The document at the center of a lawsuit for Vice President Mike Pence’s emails has finally been released, but whether it will bring an end to the lawsuit remains to be seen.

What started as a 2014 records request has evolved into a lawsuit that could shape standards for government transparency in Indiana. The Indiana Supreme Court will decide whether or not to take up the case, which hinges on the released six-page document focused on legal strategies to fight against then-President Barack Obama’s executive order on immigration.

Greg Bowes, the lawyer on the other side, said he expected the document to contain specifics on legal 
strategy, especially since Pence fought so hard to keep it hidden. Instead, the document was fairly straightforward and outlined legal precedent to challenge Obama and expressing concern about executive overreach.

Officials from another state have released the document after two years of legal battles,t, which expresses concerns about Obama’s use of executive power. The state which released the documents is unknown, however, the files were leaked and then published by the website 
Rewire.

Pence’s lawyers think the document’s release should effectively end the case, but Bowes hopes the Supreme Court will recognize that the case isn’t just about the 
document.

“They want this case to be over,” Bowes said. “But we want the Supreme Court to rule on attorney-client privilege and deliberative materials in a way that promotes government transparency.”

In 2014, then-Gov. Pence was considering hiring private legal counsel to join a lawsuit against Obama over his immigration order. Indianapolis labor lawyer William Groth filed a records request for materials relating to Pence’s decision to hire private counsel. The documents Pence turned over were heavily redacted and didn’t include the six-page document prepared by the Texas Attorney General’s office.

Pence cited attorney-client privilege when he withheld the document, although he had not hired any legal counsel when he first received it.

“The unchecked expansion of executive authority wielded by President Obama threatens the constitutional balance of power,” the document reads. “If unchallenged, the President’s actions threaten to forever change the Nation’s constitutional 
foundation.”

The lawsuit against President Obama is anchored in the “Take Care” clause in the Constitution, which says the president “will faithfully execute Congress’s laws — not rewrite them under the guise of executive “discretion,”” the document states.

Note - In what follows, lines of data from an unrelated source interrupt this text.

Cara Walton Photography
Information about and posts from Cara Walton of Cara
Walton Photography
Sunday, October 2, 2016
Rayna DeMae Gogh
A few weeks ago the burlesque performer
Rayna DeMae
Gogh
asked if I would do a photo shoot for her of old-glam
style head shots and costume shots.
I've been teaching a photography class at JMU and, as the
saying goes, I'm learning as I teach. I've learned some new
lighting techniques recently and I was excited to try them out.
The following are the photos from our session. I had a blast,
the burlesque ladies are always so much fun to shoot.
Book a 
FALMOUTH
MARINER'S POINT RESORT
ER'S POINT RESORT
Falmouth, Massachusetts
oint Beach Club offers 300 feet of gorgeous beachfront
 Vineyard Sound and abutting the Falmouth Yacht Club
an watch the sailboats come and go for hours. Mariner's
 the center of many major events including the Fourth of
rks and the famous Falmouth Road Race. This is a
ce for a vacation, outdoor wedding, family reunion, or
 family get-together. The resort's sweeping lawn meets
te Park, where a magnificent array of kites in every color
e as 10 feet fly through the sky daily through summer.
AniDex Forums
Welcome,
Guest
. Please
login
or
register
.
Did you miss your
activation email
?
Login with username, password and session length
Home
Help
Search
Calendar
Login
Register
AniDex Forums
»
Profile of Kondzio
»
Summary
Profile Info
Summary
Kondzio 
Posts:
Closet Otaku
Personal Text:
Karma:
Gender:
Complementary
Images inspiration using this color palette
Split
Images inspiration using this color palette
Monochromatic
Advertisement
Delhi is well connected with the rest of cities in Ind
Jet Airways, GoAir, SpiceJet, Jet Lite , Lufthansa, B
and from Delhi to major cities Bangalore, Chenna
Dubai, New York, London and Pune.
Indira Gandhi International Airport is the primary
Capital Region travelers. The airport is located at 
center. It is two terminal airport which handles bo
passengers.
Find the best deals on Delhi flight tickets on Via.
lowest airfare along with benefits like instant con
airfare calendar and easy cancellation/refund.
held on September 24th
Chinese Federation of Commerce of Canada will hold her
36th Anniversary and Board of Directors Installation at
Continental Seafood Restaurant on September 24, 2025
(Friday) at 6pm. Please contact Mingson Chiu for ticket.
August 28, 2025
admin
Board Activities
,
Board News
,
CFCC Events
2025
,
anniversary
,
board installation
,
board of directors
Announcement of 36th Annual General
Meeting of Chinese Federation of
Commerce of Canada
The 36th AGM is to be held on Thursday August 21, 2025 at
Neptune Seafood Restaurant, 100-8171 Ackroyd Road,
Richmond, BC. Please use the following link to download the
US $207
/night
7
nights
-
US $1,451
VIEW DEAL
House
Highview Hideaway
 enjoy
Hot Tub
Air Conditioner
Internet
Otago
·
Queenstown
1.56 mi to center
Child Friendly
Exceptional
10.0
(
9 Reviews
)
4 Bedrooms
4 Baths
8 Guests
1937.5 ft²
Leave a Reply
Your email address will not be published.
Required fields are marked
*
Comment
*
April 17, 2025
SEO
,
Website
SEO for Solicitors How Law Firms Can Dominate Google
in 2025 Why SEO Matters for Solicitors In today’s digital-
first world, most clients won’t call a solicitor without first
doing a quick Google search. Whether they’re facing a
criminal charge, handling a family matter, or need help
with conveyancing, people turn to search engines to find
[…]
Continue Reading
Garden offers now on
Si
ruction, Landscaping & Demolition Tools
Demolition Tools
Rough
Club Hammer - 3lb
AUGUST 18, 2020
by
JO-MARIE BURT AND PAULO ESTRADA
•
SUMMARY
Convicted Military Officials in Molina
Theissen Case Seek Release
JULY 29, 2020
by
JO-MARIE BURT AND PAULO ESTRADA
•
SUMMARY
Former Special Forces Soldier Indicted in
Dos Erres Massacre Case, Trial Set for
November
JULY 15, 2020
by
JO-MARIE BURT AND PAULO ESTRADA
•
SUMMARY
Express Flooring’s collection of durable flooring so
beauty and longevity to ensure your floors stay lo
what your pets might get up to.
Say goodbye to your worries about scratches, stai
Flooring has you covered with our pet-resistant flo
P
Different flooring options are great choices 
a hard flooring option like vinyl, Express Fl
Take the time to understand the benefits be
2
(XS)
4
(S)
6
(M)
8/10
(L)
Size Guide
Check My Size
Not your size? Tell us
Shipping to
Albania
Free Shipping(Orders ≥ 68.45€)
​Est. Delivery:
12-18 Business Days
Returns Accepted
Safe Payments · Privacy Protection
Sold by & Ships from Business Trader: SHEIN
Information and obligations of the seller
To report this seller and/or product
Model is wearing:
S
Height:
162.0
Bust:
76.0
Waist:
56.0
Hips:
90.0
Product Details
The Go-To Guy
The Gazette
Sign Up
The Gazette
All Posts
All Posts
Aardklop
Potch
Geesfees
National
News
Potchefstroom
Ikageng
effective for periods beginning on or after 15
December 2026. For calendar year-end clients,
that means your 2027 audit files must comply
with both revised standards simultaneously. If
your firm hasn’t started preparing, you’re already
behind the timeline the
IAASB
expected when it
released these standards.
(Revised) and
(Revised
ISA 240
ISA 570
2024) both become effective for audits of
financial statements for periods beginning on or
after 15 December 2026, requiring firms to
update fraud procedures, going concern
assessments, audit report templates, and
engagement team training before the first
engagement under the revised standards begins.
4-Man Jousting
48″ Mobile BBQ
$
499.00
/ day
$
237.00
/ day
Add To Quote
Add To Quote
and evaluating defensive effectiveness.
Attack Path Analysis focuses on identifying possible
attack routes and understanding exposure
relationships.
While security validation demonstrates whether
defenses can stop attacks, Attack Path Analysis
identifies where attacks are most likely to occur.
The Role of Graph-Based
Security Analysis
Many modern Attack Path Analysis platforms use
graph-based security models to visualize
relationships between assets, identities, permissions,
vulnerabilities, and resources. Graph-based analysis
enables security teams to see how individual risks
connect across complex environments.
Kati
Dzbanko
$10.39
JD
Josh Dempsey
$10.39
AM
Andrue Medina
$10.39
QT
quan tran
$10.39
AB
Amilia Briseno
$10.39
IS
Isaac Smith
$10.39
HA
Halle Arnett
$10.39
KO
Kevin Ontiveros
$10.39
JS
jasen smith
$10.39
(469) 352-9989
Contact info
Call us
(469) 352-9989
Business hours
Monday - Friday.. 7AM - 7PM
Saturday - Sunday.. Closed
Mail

It outlines several cases in United States history where the Supreme Court applied the clause to the president.

Bowes said the document’s central argument is somewhat ironic because Pence’s lawyers used arguments that favor expansion of executive power to keep it from the public.

In the ensuing lawsuit from the records request, Groth v. Pence, trial and appellate judges sided with Pence, but they took issue with Pence’s assertion that the judiciary had no right to force him to hand over documents, in which he cited a clause in the Indiana Constitution about separation of powers. He argued judicial intervention would interfere with the function of the Indiana executive branch.

“Both Obama’s and Pence’s arguments say executive power should have fewer and fewer limitations,” Bowes said. “But it is hypocritical to Pence to join the lawsuit complaining about Obama’s overreach and then assert executive authority to keep something secret from the public.”

Bowes had asked the Supreme Court to remand the case to trial court in light of Pence’s AOL email scandal, but after the six-page document was released last week, Pence’s lawyers filed their own motion, arguing the case was moot since the document at the case’s core was made public. Bowes responded with another motion, arguing the case was too significant to drop now, even in light of the document’s release.

“I think in general that this particular document is exactly what the public records law anticipates the people being allowed to see,” Bowes said. “Nothing in there proves they had any right to keep it secret.”

He pointed out that all the arguments from the document were used publicly by Pence’s lawyers in court, making it all the more confusing that they had fought to keep it hidden.